Annabelle: Creation

The more sequels and prequels they spin off The Conjuring, the more they ruin what that 2013 film achieved. Creation is a prequel to Annabelle (2014), where we finally get the origin of the doll. If the performances in The Conjuring made that horror flick what it was, Annabelle was a huge step in the wrong direction, and Creation falls to nearly the lowest level of performance work. The story puts young girls with little to no acting experience in the lead and there are more laughs than thrills. The pacing of the film is off, as Lights Out director David F. Sandberg uses the slow, drawn out, predictable tease to navigate the audience through the story.

When simpleton’s Samuel (LaPaglia) and Esther (Otto) Mullins lose their sweet young daughter in an accident, the religious couple break with their faith.
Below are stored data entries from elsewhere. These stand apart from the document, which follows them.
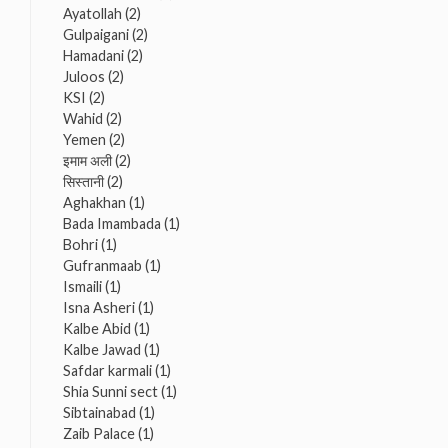
Ayatollah
(2)
Gulpaigani
(2)
Hamadani
(2)
Juloos
(2)
KSI
(2)
Wahid
(2)
Yemen
(2)
इमाम अली
(2)
सिस्तानी
(2)
Aghakhan
(1)
Bada Imambada
(1)
Bohri
(1)
Gufranmaab
(1)
Ismaili
(1)
Isna Asheri
(1)
Kalbe Abid
(1)
Kalbe Jawad
(1)
Safdar karmali
(1)
Shia Sunni sect
(1)
Sibtainabad
(1)
Zaib Palace
(1)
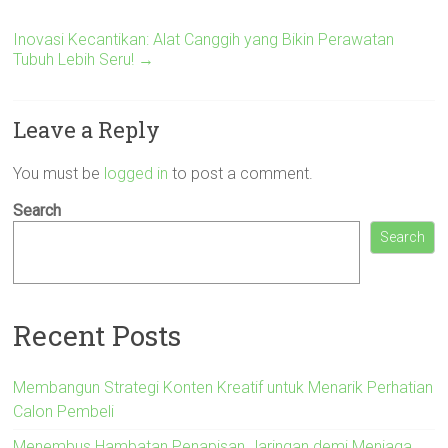
Inovasi Kecantikan: Alat Canggih yang Bikin Perawatan
Tubuh Lebih Seru!
→
Leave a Reply
You must be
logged in
to post a comment.
Search
Search
Recent Posts
Membangun Strategi Konten Kreatif untuk Menarik Perhatian
Calon Pembeli
Menembus Hambatan Penapisan Jaringan demi Menjaga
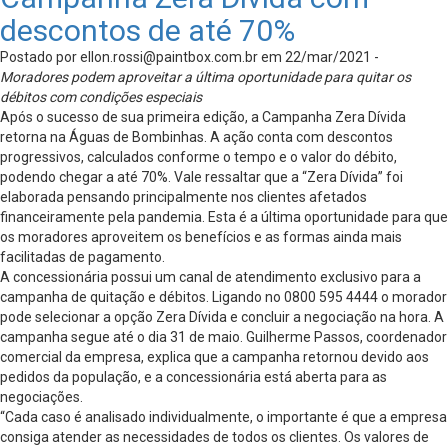
descontos de até 70%
Postado por
ellon.rossi@paintbox.com.br
em 22/mar/2021 -
Moradores podem aproveitar a última oportunidade para quitar os
débitos com condições especiais
Após o sucesso de sua primeira edição, a Campanha Zera Dívida
retorna na Águas de Bombinhas. A ação conta com descontos
progressivos, calculados conforme o tempo e o valor do débito,
podendo chegar a até 70%. Vale ressaltar que a “Zera Dívida” foi
elaborada pensando principalmente nos clientes afetados
financeiramente pela pandemia. Esta é a última oportunidade para que
os moradores aproveitem os benefícios e as formas ainda mais
facilitadas de pagamento.
A concessionária possui um canal de atendimento exclusivo para a
campanha de quitação e débitos. Ligando no 0800 595 4444 o morador
pode selecionar a opção Zera Dívida e concluir a negociação na hora. A
campanha segue até o dia 31 de maio. Guilherme Passos, coordenador
comercial da empresa, explica que a campanha retornou devido aos
pedidos da população, e a concessionária está aberta para as
negociações.
“Cada caso é analisado individualmente, o importante é que a empresa
consiga atender as necessidades de todos os clientes. Os valores de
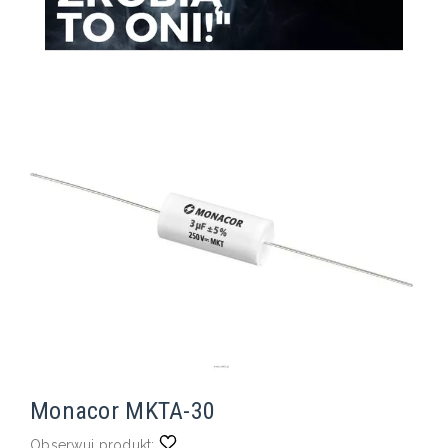
Monacor MKTA-30
Obserwuj produkt:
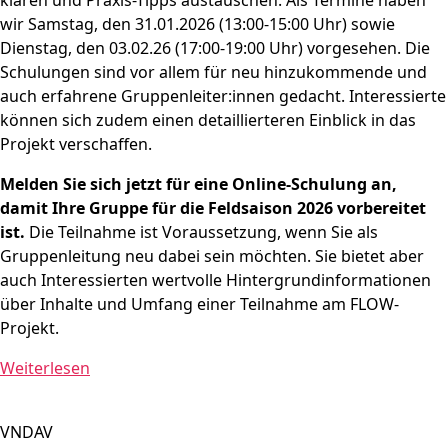
wir Samstag, den 31.01.2026 (13:00-15:00 Uhr) sowie
Dienstag, den 03.02.26 (17:00-19:00 Uhr) vorgesehen. Die
Schulungen sind vor allem für neu hinzukommende und
auch erfahrene Gruppenleiter:innen gedacht. Interessierte
können sich zudem einen detaillierteren Einblick in das
Projekt verschaffen.
Melden Sie sich jetzt für eine Online-Schulung an,
damit Ihre Gruppe für die Feldsaison 2026 vorbereitet
ist.
Die Teilnahme ist Voraussetzung, wenn Sie als
Gruppenleitung neu dabei sein möchten. Sie bietet aber
auch Interessierten wertvolle Hintergrundinformationen
über Inhalte und Umfang einer Teilnahme
am FLOW-
Projekt.
Weiterlesen
VNDAV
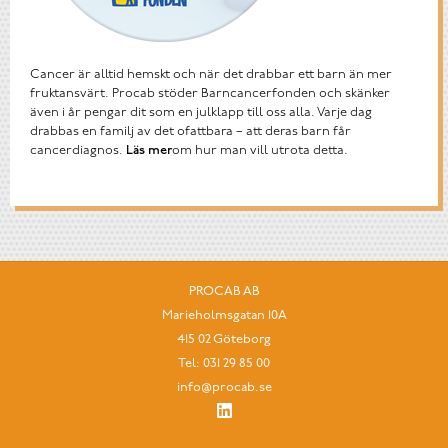
Cancer är alltid hemskt och när det drabbar ett barn än mer
fruktansvärt. Procab stöder Barncancerfonden och skänker
även i år pengar dit som en julklapp till oss alla. Varje dag
drabbas en familj av det ofattbara – att deras barn får
cancerdiagnos.
Läs mer
om hur man vill utrota detta.
PROCAB AB
Marieholmsgatan 10A
415 02 Göteborg
Tel:
031 29 85 00
info@procab.se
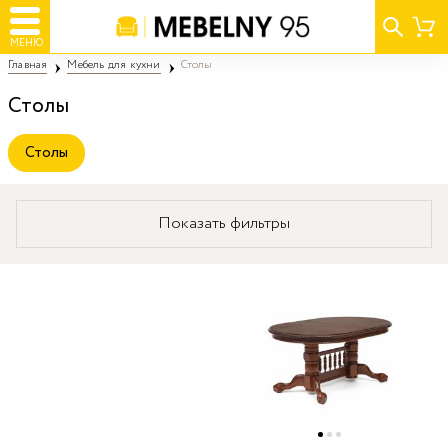
МЕНЮ
Главная
Мебель для кухни
Столы
Столы
Столы
Показать фильтры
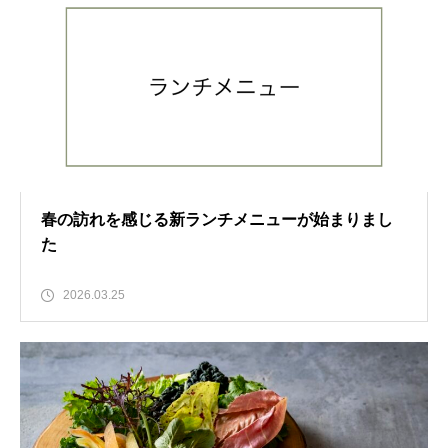
春の訪れを感じる新ランチメニューが始まりまし
た
2026.03.25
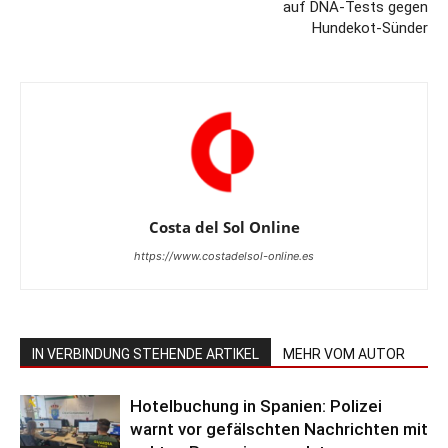
auf DNA-Tests gegen
Hundekot-Sünder
Costa del Sol Online
https://www.costadelsol-online.es
IN VERBINDUNG STEHENDE ARTIKEL
MEHR VOM AUTOR
Hotelbuchung in Spanien: Polizei
warnt vor gefälschten Nachrichten mit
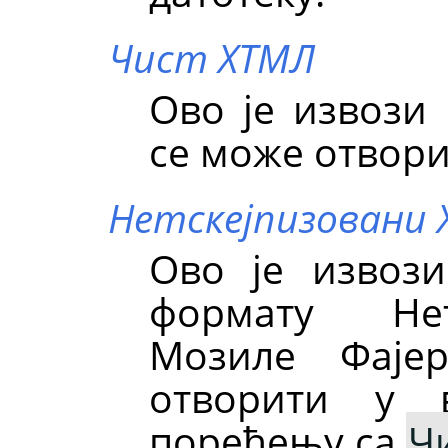
Чист ХТМЛ
Ово је извози 
се може отвори
Нетскејпизовани
Ово је извоз
формату Нет
Мозиле Фаје
отворити у 
поређењу са
Ч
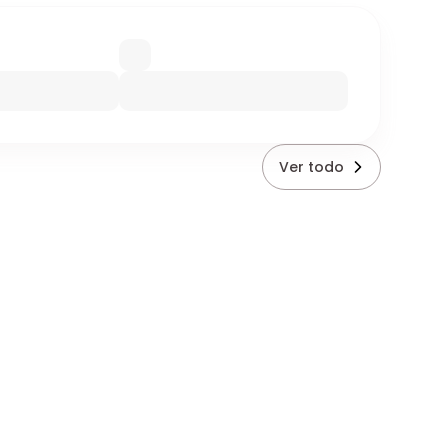
Ver todo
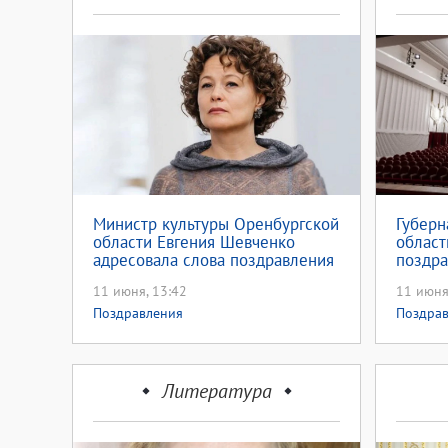
Министр культуры Оренбургской
Губерн
области Евгения Шевченко
област
адресовала слова поздравления
поздра
Театру музыкальной комедии
музыка
11 июня, 13:42
11 июня
юбиле
Поздравления
Поздра
Литература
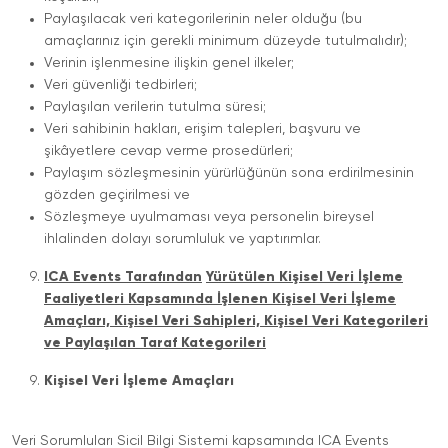
Paylaşılacak veri kategorilerinin neler olduğu (bu
amaçlarınız için gerekli minimum düzeyde tutulmalıdır);
Verinin işlenmesine ilişkin genel ilkeler;
Veri güvenliği tedbirleri;
Paylaşılan verilerin tutulma süresi;
Veri sahibinin hakları, erişim talepleri, başvuru ve
şikâyetlere cevap verme prosedürleri;
Paylaşım sözleşmesinin yürürlüğünün sona erdirilmesinin
gözden geçirilmesi ve
Sözleşmeye uyulmaması veya personelin bireysel
ihlalinden dolayı sorumluluk ve yaptırımlar.
ICA Events Tarafından
Yürütülen Kişisel Veri İşleme
Faaliyetleri Kapsamında İşlenen Kişisel Veri İşleme
Amaçları, Kişisel Veri Sahipleri, Kişisel Veri Kategorileri
ve Paylaşılan Taraf Kategorileri
Kişisel Veri İşleme Amaçları
Veri Sorumluları Sicil Bilgi Sistemi kapsamında ICA Events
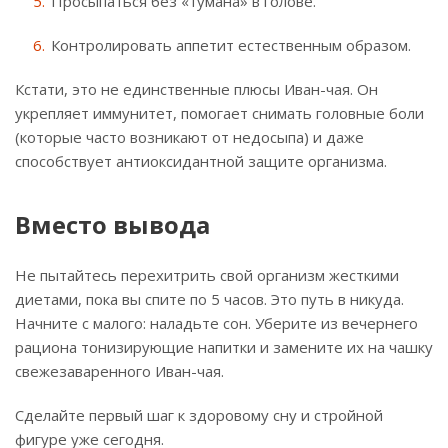
Просыпаться без «тумана» в голове.
Контролировать аппетит естественным образом.
Кстати, это не единственные плюсы Иван-чая. Он
укрепляет иммунитет, помогает снимать головные боли
(которые часто возникают от недосыпа) и даже
способствует антиоксидантной защите организма.
Вместо вывода
Не пытайтесь перехитрить свой организм жесткими
диетами, пока вы спите по 5 часов. Это путь в никуда.
Начните с малого: наладьте сон. Уберите из вечернего
рациона тонизирующие напитки и замените их на чашку
свежезаваренного Иван-чая.
Сделайте первый шаг к здоровому сну и стройной
фигуре уже сегодня.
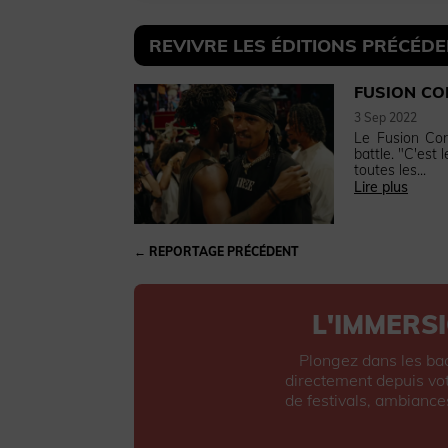
REVIVRE LES ÉDITIONS PRÉCÉD
FUSION CO
3 Sep 2022
Le Fusion Con
battle. "C'est
toutes les...
Lire plus
←
REPORTAGE PRÉCÉDENT
L'IMMERSI
Plongez dans les ba
directement depuis vot
de festivals, ambiance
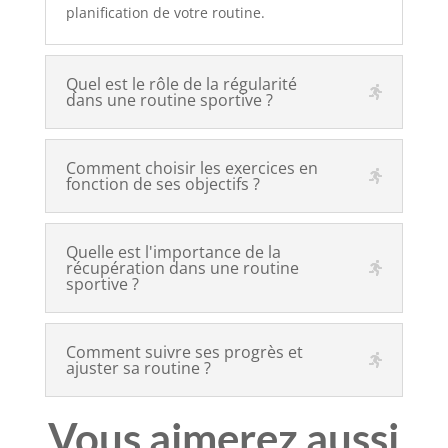
planification de votre routine.
Quel est le rôle de la régularité
dans une routine sportive ?
Comment choisir les exercices en
fonction de ses objectifs ?
Quelle est l'importance de la
récupération dans une routine
sportive ?
Comment suivre ses progrès et
ajuster sa routine ?
Vous aimerez aussi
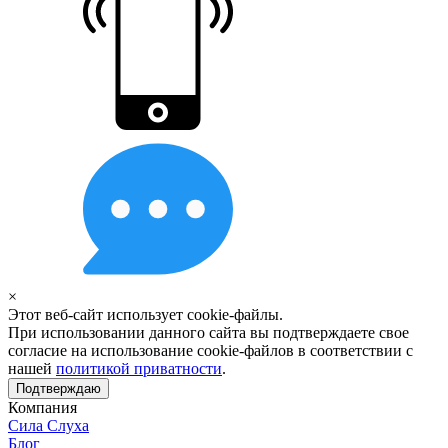
×
Этот веб-сайт использует cookie-файлы.
При использовании данного сайта вы подтверждаете свое
согласие на использование cookie-файлов в соответствии с
нашей
политикой приватности
.
Подтверждаю
Компания
Сила Слуха
Блог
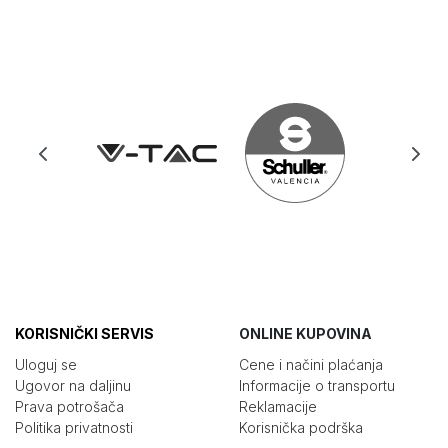
KORISNIČKI SERVIS
ONLINE KUPOVINA
Uloguj se
Cene i načini plaćanja
Ugovor na daljinu
Informacije o transportu
Prava potrošača
Reklamacije
Politika privatnosti
Korisnička podrška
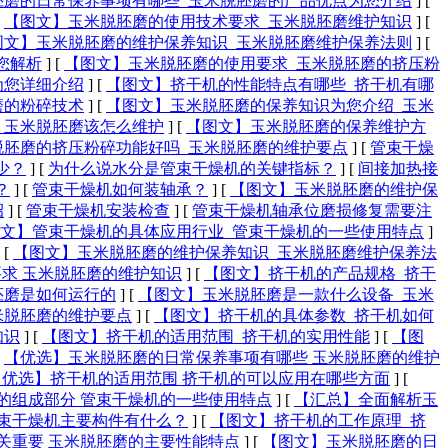
胚磨的日常保养事项有哪些_玉米脱胚磨的产品优点为您介绍
]
[
[
【图文】玉米脱胚磨的使用技术要求_玉米脱胚磨维护知识
]
[
图文】玉米脱胚磨的维护保养知识_玉米脱胚磨维护保养法则
]
[
您解析
]
[
【图文】玉米脱胚磨的使用要求_玉米脱胚磨的挤压粉
为您详细介绍
]
[
【图文】挤干机的性能特点有哪些_挤干机有哪
磨的粉碎技术
]
[
【图文】玉米脱胚磨的保养知识为您介绍_玉米
_玉米脱胚磨该怎么维护
]
[
【图文】玉米脱胚磨的保养维护方
脱胚磨的挤压粉碎功能好吗_玉米脱胚磨的维护要点
]
[
管束干燥
？​
]
[
为什么说水分是管束干燥机的​关键指标？
]
[
间接加热接
？
]
[
管束干燥机如何装轴承？
]
[
【图文】玉米脱胚磨的维护保
招
]
[
管束干燥机安装检查
]
[
管束干燥机轴承位磨损修复需要注
文】管束干燥机的具体应用行业_管束干燥机的一些使用特点
]
[
【图文】玉米脱胚磨的维护保养知识_玉米脱胚磨维护保养法
求 玉米脱胚磨的维护知识
]
[
【图文】挤干机的产品规格_挤干
胚磨是如何运行的
]
[
【图文】玉米脱胚磨是一款什么设备_玉米
米脱胚磨的维护要点
]
[
【图文】挤干机的具体参数_挤干机如何
知识
]
[
【图文】挤干机的适用范围_挤干机的实用性能
]
[
【图
[
【优选】玉米脱胚磨的日常保养事项有哪些 玉米脱胚磨的维护
【优选】挤干机的适用范围 挤干机的可以应用在哪些方面
]
[
的组成部分 管束干燥机的一些使用特点
]
[
【汇总】全面解析玉
束干燥机主要构件有什么？
]
[
【图文】挤干机的工作原理_挤
关重要 玉米脱胚磨的主要性能特点
]
[
【图文】玉米脱胚磨的日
Allowing their daughters soul to inhabit one of Samuel’s prized porcelain dolls, they find some comfort in having a presence in the house again. Sooner than later, they realize whatever being is in the doll, is not their daughter. Twelve years later, things have calmed down on the Mullins property. With Esther resigned mostly to her bed, Samuel offers their large home as an orphanage for young girls. Sister Charlotte (Sigman) arrives with the latest batch, including the crippled Janice (Bateman) and her best friend Linda (Wilson). That’s when unsettling things begin to happen.

The first hour bores the audience with an excessive amount of opening and closing of doors, whispers, little girls screaming while the narrative glacially moves forward.

Sandberg miraculously managed to turn an inventive short film into an above average thriller with Lights Out. He carbon-copies that same technique onto this franchise which works about like putting a round peg in a square hole. The first hour bores the audience with an excessive amount of opening and closing of doors, whispers, little girls screaming while the narrative glacially moves forward. Honestly the plot doesn’t get much better, Creation’s running time feels brutal, as we watch the girls scare themselves under sheets, in closets and creepy barns, predicting every formulaic boo and scare moment. The point of view jumps around as much of the narrative. None of the young actors have the ability to make us care about the livelihood of their characters. LaPaglia (The House of Mirth) and Otto (The Lord of the Rings), the two most seasoned actors, barely have any screentime.

Because of the previous Annabelle film and all the other demons that go with those movies, when the creature(s) finally appear it’s not some monumental moment. The picture’s only interesting moments are the subtle hints of the creepy nun in a photograph or whether or not a wicked looking scarecrow is going to come to life. The film gets an R rating, but it’s tame compared to other terror movies. Gary Dauberman who penned the script for Annabelle, is also working on an upcoming spin-off of the terrifying Nun seen in this franchise, so these characters will continue to on and on until we have forgotten why The Conjuring (not written by Dauberman) was good in the first place. It should also worry excited horror fans of the upcoming IT film that Dauberman is also behind that script.

Final Thought

A lame, by the numbers, elementary horror film that has zero creative or original intentions.